Édition nº 97

La Boîte de Pandore

La Boîte de Pandore

     Le même matin, trois signes venant de continents différents : un courrier électronique du journaliste Lauro Jardim, me demandant de confirmer certaines données sur une note me concernant et mentionnant la situation dans la Rocinha, à Rio de Janeiro. Un appel téléphonique de ma femme, qui vient de débarquer en France : elle était partie avec un couple d’amis français pour leur montrer notre pays, et ils sont tous les deux revenus effrayés et déçus. Enfin, le journaliste qui vient m’interviewer pour une télévision russe : est-il vrai que dans votre pays plus d’un demi-million de personnes sont mortes assassinées, entre 1980 et 2000 ?
     Bien sûr ce n’est pas vrai, je réponds.
     Mais si : il me montre les données d’un « institut brésilien » (en réalité, l’Instituto Brasileiro de Geografia e Estatística, l’un des plus respectés au Brésil).
     Je reste sans voix. La violence dans mon pays traverse les océans, les montagnes, et vient jusqu’ici, en Asie Centrale.
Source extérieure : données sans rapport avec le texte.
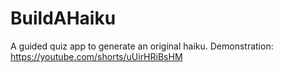 # BuildAHaiku

A guided quiz app to generate an original haiku. 
Demonstration: https://youtube.com/shorts/uUirHRiBsHM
Que dire ?
     Dire ne suffit pas, car les mots qui ne se transforment pas en action « apportent la peste », comme le disait William Blake. J’ai tenté de faire ma part : j’ai créé mon institut, avec deux personnes héroïques, Isabella et Yolanda Maltarolli, nous avons essayé de donner de l’éducation, de l’affection, de l’amour, à 360 enfants de la favela de Pavão-Pavãozinho. Je sais qu’en ce moment il y a des milliers de Brésiliens qui font beaucoup plus, qui travaillent en silence, sans aide officielle, sans appui privé, seulement pour ne pas se laisser dominer par le pire des ennemis : le désespoir.
     À un certain moment, j’ai pensé que si chacun faisait sa part, les choses changeraient. Mais ce soir, tandis que je contemple les montagnes gelées à la frontière chinoise, j’ai des doutes. Peut-être que, même si chacun fait sa part, le dicton que j’ai appris enfant reste vrai : « Contre la force, il n’y a pas d’argument. »
     Je regarde de nouveau les montagnes, éclairées par la lune. Est-ce que vraiment, contre la force, il n’y a pas d’argument ? Comme tous les Brésiliens, j’ai essayé, j’ai lutté, je me suis efforcé de croire que la situation de mon pays s’améliorerait un jour, mais chaque année qui passe les choses semblent plus compliquées, indépendamment du gouvernant, du parti, des plans économiques, ou de leur absence.
     J’ai vu la violence aux quatre coins du monde. Je me souviens qu’une fois, au Liban, peu après la guerre dévastatrice, je me promenais dans les ruines de Beyrouth avec une amie, Söula Saad. Elle m’expliquait que sa ville avait déjà été détruite sept fois. Je lui ai demandé, sur le ton de la plaisanterie, pourquoi ils ne renonçaient pas à reconstruire, et ne s’en allaient pas ailleurs. « Parce que c’est notre ville », a-t-elle répondu. « Parce que l’homme qui n’honore pas la terre où sont enterrés ses ancêtres sera maudit à tout jamais. »
     L’être humain qui ne rend pas honneur à sa terre se déshonore. Dans l’un des classiques mythes grecs de la création, un dieu, furieux que Prométhée ait volé le feu et ait donné ainsi l’indépendance à l’homme, envoie Pandore se marier avec son frère, Epiméthée. Pandore porte une boîte, qu’il lui est interdit d’ouvrir. Cependant, comme il arrive à Eve dans le mythe chrétien, sa curiosité est la plus forte : elle soulève le couvercle pour voir ce que la boîte contient, et à ce moment, tous les maux du monde en surgissent et se répandent sur la Terre.
     Seul reste à l’intérieur l’Espoir.
     Alors, même si tout dit le contraire, malgré toute ma tristesse, ma sensation d’impuissance, même si en ce moment je suis quasi convaincu que rien ne va s’arranger, je ne peux pas perdre la seule chose qui me maintient en vie : l’espoir – ce mot qui a toujours suscité l’ironie des pseudo-intellectuels, qui le considèrent comme synonyme de  tromperie ». Ce mot tellement manipulé par les gouvernements, qui font des promesses en sachant qu’ils ne vont pas les accomplir, et déchirent encore plus les cœurs. Très souvent ce mot est avec nous le matin, il est blessé au cours de la journée, meurt à la tombée de la nuit mais ressuscite avec l’aurore.
     Oui, il existe le proverbe : « Contre la force, il n’y a pas d’argument. »
     Mais il existe aussi cet autre : « Tant qu’il y a de la vie, il y a de l’espoir. » Et je le garde, tandis que je regarde les montagnes enneigées à la frontière chinoise.